Transcribed page contents
==============================

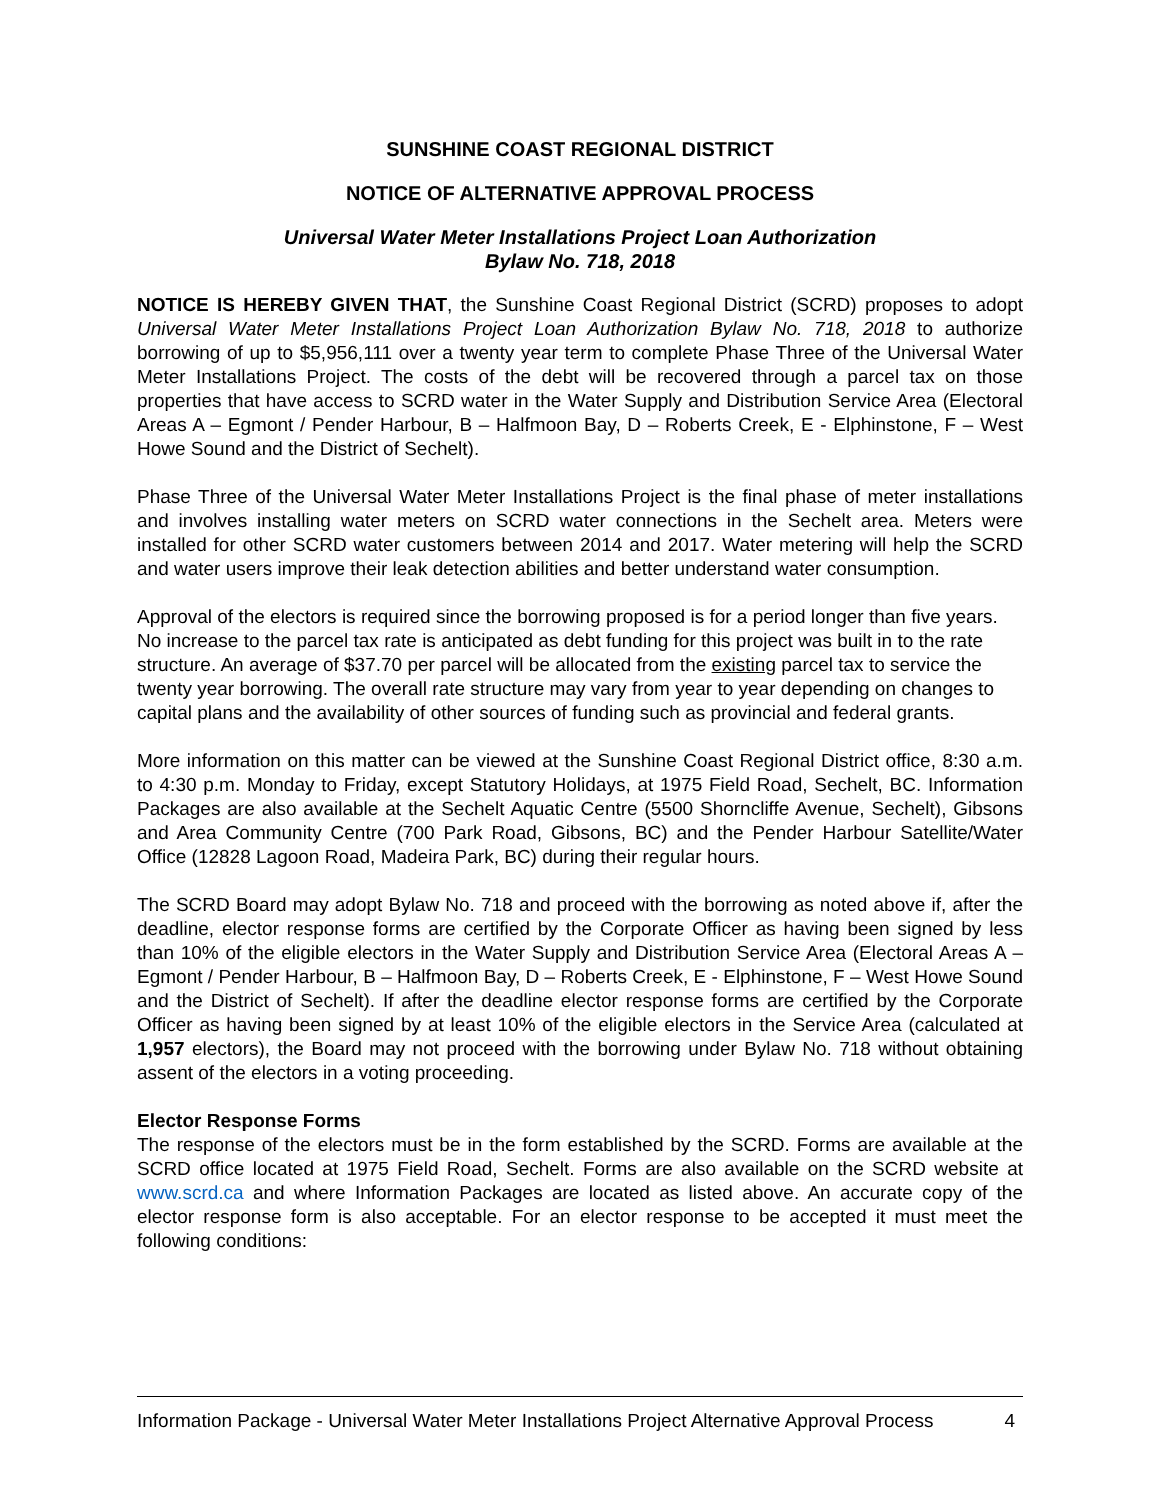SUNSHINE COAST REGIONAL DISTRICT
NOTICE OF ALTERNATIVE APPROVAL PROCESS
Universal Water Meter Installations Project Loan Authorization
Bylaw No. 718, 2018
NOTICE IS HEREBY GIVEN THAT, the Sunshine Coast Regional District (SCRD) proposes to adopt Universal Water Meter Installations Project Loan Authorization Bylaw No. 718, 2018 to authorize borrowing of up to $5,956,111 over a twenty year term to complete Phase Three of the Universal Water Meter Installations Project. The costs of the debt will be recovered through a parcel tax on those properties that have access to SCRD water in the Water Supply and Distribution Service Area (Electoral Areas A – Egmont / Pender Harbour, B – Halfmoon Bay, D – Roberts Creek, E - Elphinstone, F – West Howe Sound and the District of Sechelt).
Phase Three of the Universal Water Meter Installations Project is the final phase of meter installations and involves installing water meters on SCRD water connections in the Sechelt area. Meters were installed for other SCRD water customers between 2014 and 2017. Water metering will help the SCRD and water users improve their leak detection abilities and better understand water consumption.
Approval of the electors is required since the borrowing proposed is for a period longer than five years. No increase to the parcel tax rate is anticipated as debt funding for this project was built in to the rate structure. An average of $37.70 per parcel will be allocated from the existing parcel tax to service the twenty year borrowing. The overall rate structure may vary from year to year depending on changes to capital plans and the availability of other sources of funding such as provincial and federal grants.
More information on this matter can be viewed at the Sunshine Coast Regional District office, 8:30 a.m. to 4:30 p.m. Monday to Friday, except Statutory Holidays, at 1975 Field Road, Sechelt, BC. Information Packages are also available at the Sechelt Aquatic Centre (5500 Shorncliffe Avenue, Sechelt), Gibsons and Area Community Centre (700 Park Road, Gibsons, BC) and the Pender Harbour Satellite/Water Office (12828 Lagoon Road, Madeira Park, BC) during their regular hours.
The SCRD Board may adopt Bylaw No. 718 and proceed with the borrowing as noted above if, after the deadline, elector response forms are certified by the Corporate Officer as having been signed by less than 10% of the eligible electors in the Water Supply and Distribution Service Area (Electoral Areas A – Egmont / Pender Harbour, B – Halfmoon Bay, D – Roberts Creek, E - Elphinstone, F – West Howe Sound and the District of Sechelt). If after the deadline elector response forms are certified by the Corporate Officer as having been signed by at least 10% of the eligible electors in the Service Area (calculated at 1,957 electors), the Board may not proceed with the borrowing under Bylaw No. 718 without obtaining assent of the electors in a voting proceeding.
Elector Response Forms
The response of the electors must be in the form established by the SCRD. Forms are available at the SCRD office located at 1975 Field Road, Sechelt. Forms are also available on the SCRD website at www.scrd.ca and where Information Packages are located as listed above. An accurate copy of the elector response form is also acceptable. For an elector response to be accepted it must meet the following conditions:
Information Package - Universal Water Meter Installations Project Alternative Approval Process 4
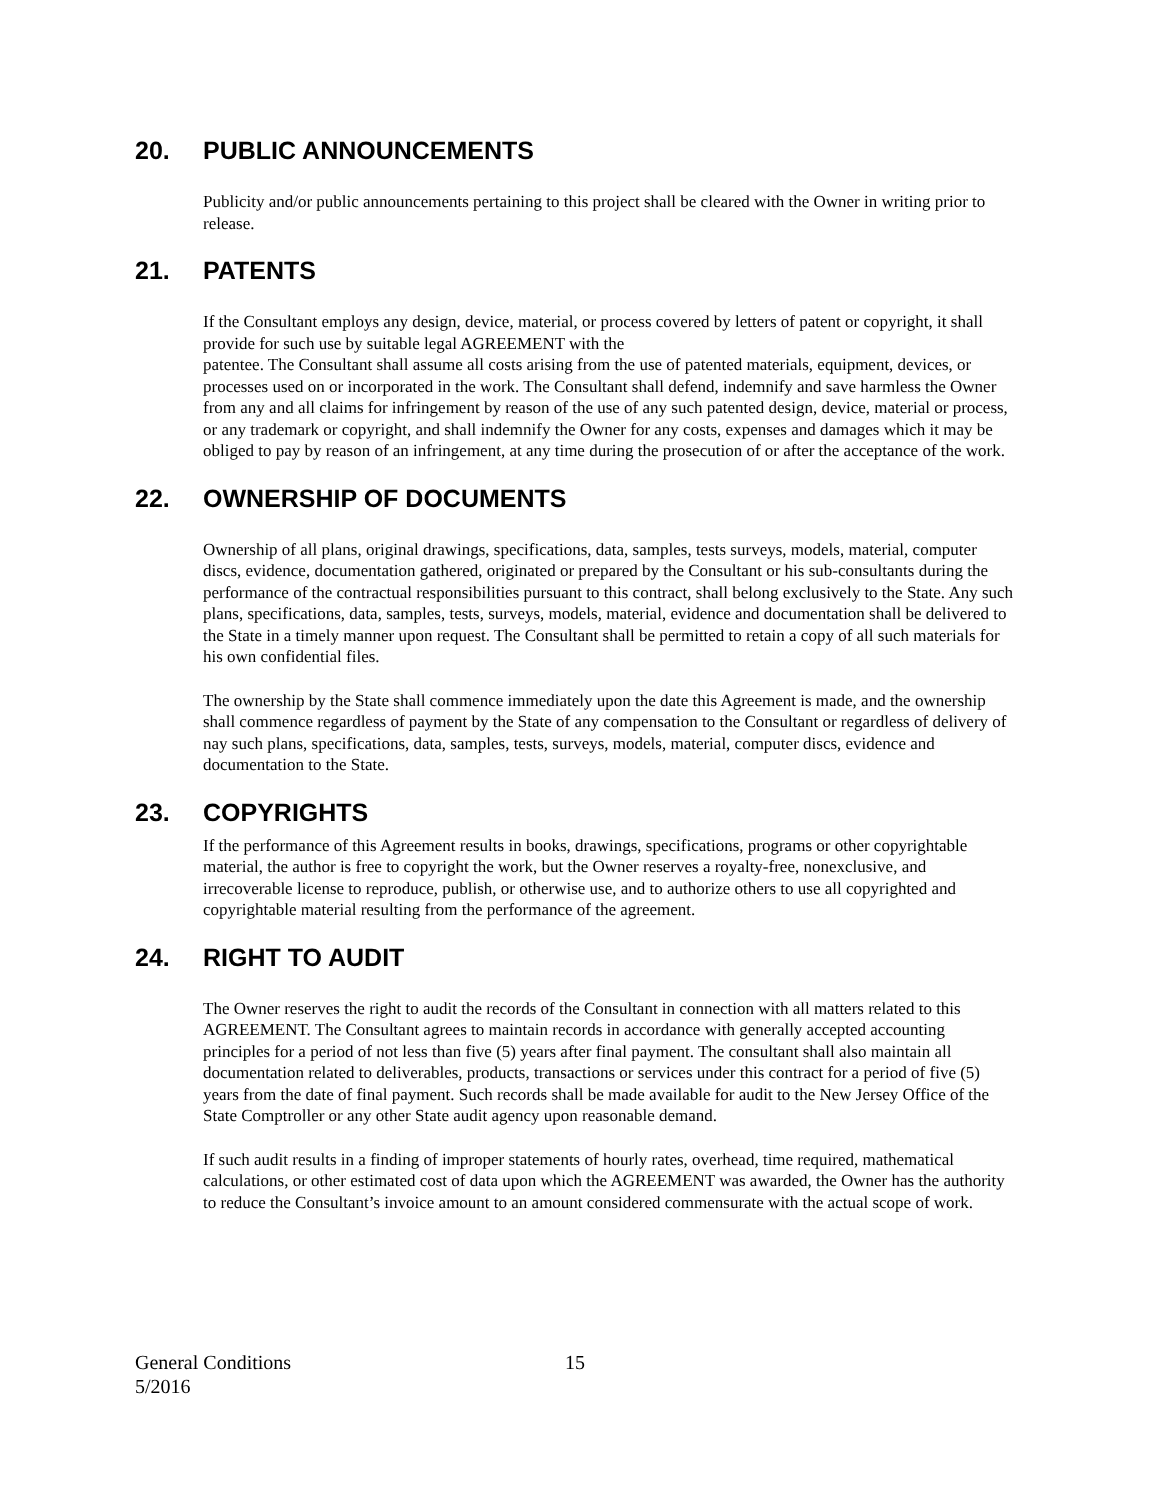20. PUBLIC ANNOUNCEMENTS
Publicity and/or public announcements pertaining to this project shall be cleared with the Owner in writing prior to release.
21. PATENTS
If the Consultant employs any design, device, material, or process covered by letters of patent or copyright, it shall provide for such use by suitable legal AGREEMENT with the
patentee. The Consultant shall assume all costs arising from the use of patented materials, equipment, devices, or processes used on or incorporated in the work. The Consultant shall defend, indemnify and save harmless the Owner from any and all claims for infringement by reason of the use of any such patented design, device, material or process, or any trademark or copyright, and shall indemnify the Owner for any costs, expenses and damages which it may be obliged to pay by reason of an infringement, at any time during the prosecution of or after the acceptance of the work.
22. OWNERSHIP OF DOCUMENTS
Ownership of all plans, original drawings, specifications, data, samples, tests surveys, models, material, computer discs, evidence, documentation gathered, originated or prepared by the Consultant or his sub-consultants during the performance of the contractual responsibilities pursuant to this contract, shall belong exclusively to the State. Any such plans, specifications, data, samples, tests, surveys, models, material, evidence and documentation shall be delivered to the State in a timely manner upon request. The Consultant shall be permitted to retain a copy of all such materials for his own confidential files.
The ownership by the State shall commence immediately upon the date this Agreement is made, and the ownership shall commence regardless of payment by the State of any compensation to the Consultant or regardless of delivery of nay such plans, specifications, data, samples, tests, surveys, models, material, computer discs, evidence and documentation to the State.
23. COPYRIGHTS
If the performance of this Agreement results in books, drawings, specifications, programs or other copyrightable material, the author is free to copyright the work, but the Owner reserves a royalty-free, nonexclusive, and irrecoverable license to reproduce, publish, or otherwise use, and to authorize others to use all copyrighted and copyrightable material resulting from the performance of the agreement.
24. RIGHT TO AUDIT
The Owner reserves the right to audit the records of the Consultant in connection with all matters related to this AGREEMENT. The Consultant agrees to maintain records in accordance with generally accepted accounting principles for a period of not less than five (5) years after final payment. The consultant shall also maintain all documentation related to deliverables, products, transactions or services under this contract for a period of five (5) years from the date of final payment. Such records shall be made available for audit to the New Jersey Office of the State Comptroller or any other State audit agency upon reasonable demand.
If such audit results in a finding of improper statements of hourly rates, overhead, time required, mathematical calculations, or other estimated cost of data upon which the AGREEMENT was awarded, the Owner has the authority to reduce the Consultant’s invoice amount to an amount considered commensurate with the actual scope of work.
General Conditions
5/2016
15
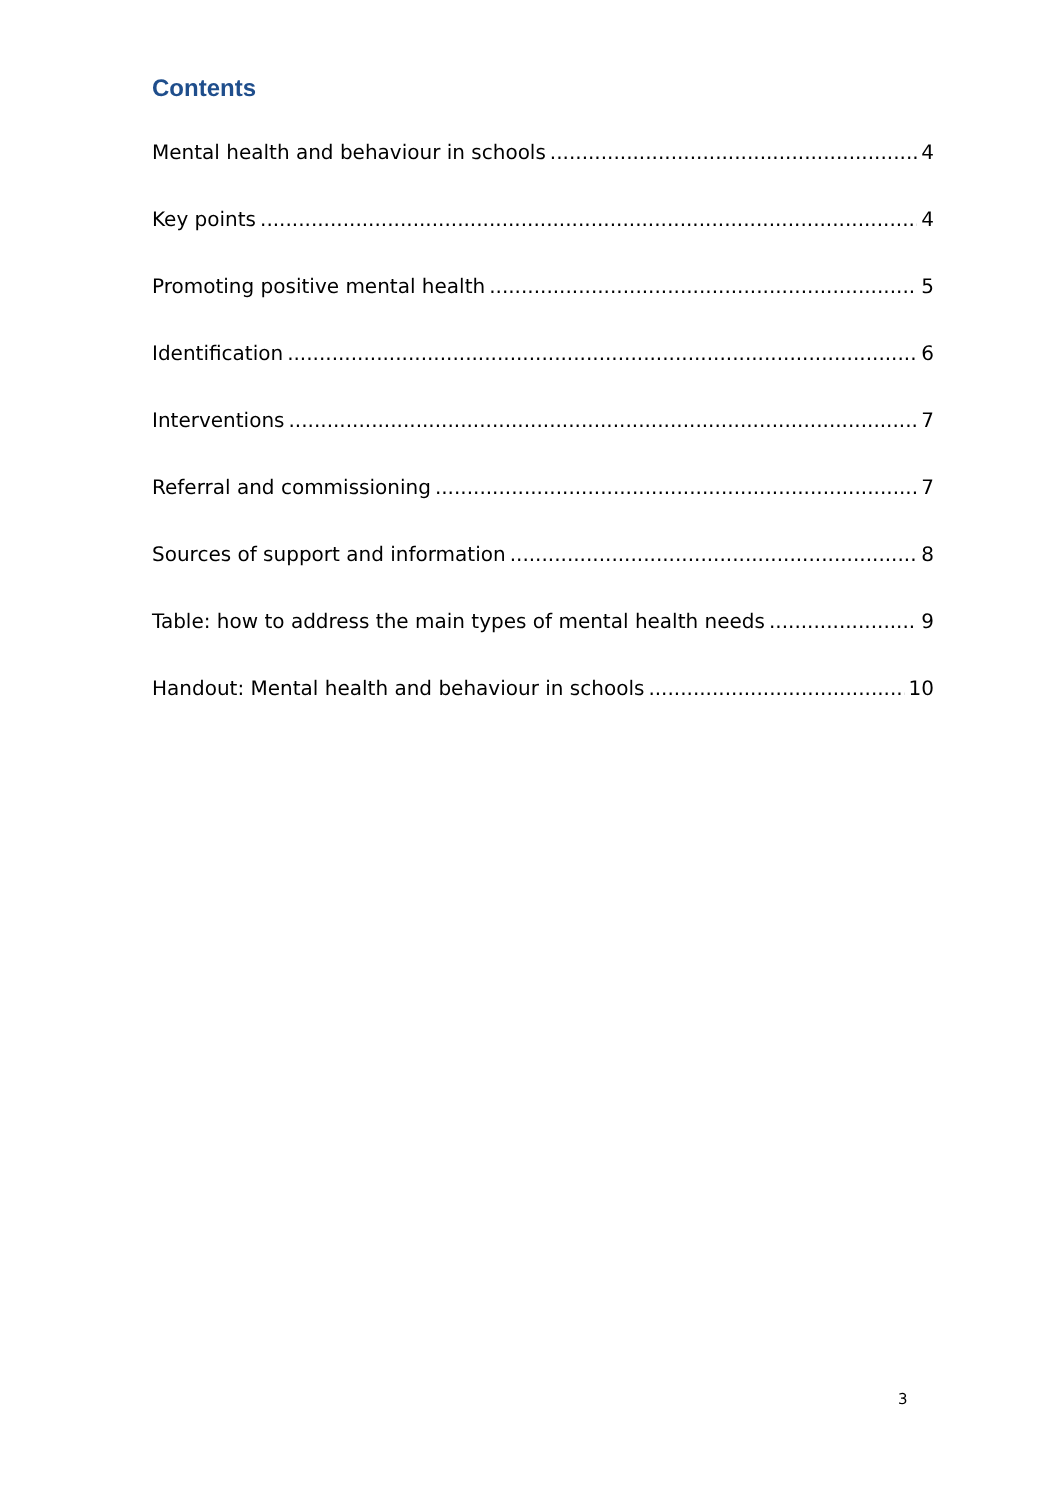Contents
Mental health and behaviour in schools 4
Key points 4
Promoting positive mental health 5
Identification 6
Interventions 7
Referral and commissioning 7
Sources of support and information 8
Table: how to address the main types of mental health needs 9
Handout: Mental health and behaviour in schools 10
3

==============================

• **JOB ITEM**
Lines from the one containing "Referral and commissioning 7" through the last line of the records, restated word for word: that is the whole response.

• **FINAL ANSWER**
Referral and commissioning 7
Sources of support and information 8
Table: how to address the main types of mental health needs 9
Handout: Mental health and behaviour in schools 10
3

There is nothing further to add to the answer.